Ferguson is an inveterate traveller; just over a year into his term of office he has visited European cities, the United States and China in search of business and partnerships, to sell Bristol on the world stage, and to see how they do things elsewhere. He cites mayors of Freiburg in Germany, Bordeaux in France, and Curitiba in Brazil, as inspirations.
He was in Nantes last summer when he heard that Bristol had been awarded the title of European Green Capital 2015. Ferguson temporarily exchanged his red trousers for green ones in honor of the award.
The Green Capital will be one of the defining themes of his mayorship, offering the opportunity to implement a whole raft of initiatives in public transport, energy and sustainable business.
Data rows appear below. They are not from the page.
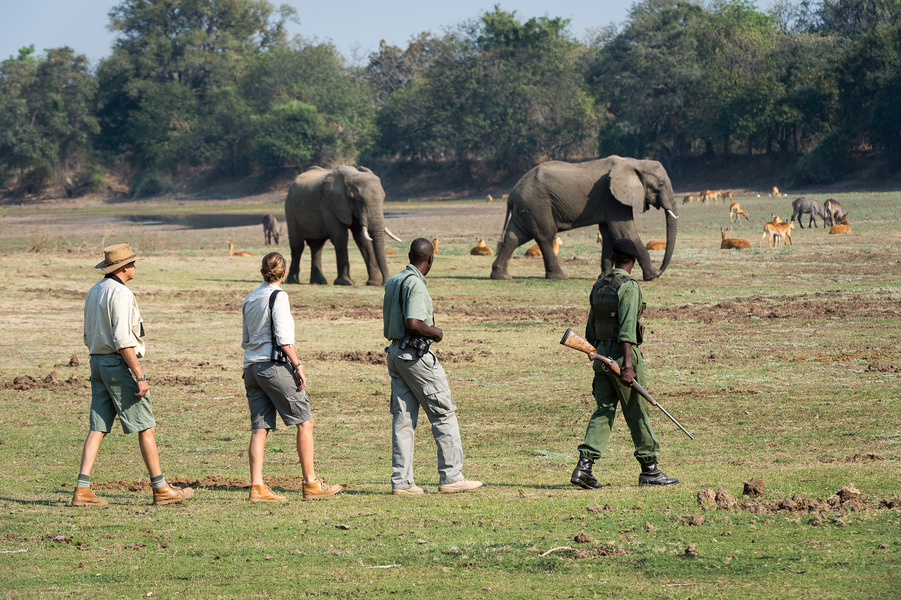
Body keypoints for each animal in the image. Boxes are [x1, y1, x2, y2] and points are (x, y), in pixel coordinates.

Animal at [492, 157, 676, 284]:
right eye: (660, 185)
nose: (660, 270)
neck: (634, 162)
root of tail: (512, 193)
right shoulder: (613, 199)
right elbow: (624, 231)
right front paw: (652, 276)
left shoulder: (609, 202)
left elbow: (608, 234)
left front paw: (604, 276)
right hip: (537, 205)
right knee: (545, 236)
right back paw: (560, 277)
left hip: (527, 208)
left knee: (514, 237)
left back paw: (501, 276)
For example, a locally owned energy company is being set up to generate wind and solar power, and insulate homes to reduce consumption. He has longer-term ambitions around local food production to free people from dependency on Britain’s powerful supermarket chains.
“He’s pushed European Green Capital hard, and in the right way — not as a reward for work done but as a challenge to get work done,” says Andrew Kelly.
Helen Holland takes a cooler view of the Ferguson administration. Holland is leader of the Labour group of Councillors in Bristol, and a former leader of the council under the previous system. “He has given the role of mayor a high profile,” she says, “but whether he is actually doing things differently, or has made any real progress remains to be seen.”
A common criticism of Ferguson is that he only represents the educated middle classes who elected him. He vehemently rejects the charge, and Holland doesn’t entirely buy it either. “But he is definitely the mayor for the city center,” she says. “Now that’s fine, as it feeds on his expertise from his former life and his knowledge of cities as living places … But he knows that helping the unemployed won’t get him many positive headlines and won’t get any credit among the people who voted for him. They like the wacky stuff.”
For his part, Ferguson says he is in for the long haul and will seek re-election in 2016.
“I’m not doing things for popularity’s sake,” Ferguson says. “I want to leave a legacy of a better city than the one I found. That drives me. I’m not driven by whether I’m re-elected or not. I will stand once more, it would be good to be re-elected, which would take me to 2020, which I think is the proper span to enable real achievement.”